For tracts of time he seemed to understand. Then she’d show up on TV, and he’d fall back into the precision cuts of his words.
I had a meeting, but I caught your piece in passing. It was blink and miss, but you did great.
Didn’t Bob get his anchor job at twenty-five?
The phrase “you’re misinterpreting everything I say” became easy currency in every argument. He used it to justify all the blood he drew.
Bindu’s support, Cullie’s struggles: it all piled up against her on the scales that became their marriage. Then Cullie dropped out of U of I, and Ashish stopped trying to be subtle, if he’d even tried before.
Naturally, your daughter thinks it’s okay to be flighty and to chase after things on a whim.
Aly had never chased a damn thing on a whim in her life.
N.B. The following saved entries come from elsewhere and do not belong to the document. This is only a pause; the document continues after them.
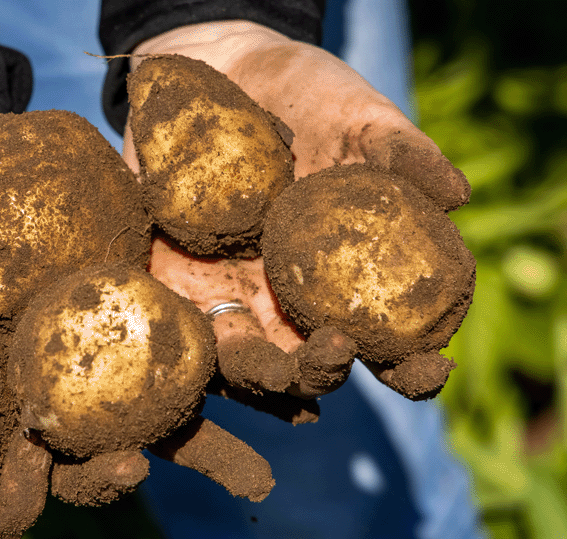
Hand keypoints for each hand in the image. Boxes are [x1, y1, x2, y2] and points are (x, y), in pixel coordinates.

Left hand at [121, 21, 468, 396]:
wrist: (223, 74)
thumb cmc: (309, 99)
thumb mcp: (357, 117)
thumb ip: (401, 154)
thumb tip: (456, 194)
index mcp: (349, 286)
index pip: (391, 348)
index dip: (415, 369)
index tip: (431, 365)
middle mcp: (289, 308)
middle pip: (308, 373)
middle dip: (321, 377)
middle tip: (334, 352)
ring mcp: (227, 302)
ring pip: (242, 365)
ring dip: (257, 377)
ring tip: (269, 360)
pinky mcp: (170, 286)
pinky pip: (176, 328)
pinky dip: (185, 344)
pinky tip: (191, 341)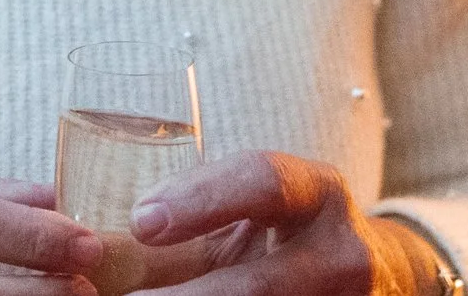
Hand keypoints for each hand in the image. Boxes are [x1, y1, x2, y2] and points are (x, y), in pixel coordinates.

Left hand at [129, 154, 438, 295]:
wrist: (376, 278)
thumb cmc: (289, 233)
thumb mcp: (261, 208)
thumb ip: (197, 214)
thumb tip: (91, 241)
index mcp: (315, 194)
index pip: (263, 182)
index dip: (200, 199)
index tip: (140, 221)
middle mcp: (339, 252)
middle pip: (254, 287)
That was the moment when she realized that the man she’d fallen in love with because she believed he saw her—really saw her all the way to her soul—no longer did.
“So you have no idea why Ashish is here,” Radha said, pulling Aly back to the present.
“I don’t really care,” Aly said. “I have bigger issues to deal with right now. Joyce is hounding me to give her the Meryl contact. Thankfully, Meryl’s people are doing a great job keeping things under wraps. Your son is my favorite person on earth for getting Sam to make the introduction for me. I owe Bharat.”
“Well, I’m leaving all my wealth to him, to say nothing of my C-section keloid scar, so he’d better help my best friend. The fact that he’d help you even if I told him not to is beside the point.” Radha pushed her hands into her shorts pockets. She always got restless when she perceived an injustice. Probably why so many of her cases were pro bono and the thing about leaving her son wealth was a stretch.
“I can’t believe that Joyce is playing hardball with this,” Radha snapped. “It’s absolute horseshit. I have to agree with Cullie and Bindu. If she’s making you hand this over to Jessica, she’s never planning to give you your segment. There is such a discrimination lawsuit here—”
“No.” Aly needed this job. “I love this job.” She’d been miserable at the tech company. SFLN had given her a chance just when she’d thought she’d have to give up on her dream. “It takes time to change things. I want to do this on the basis of my work, not using legal action.”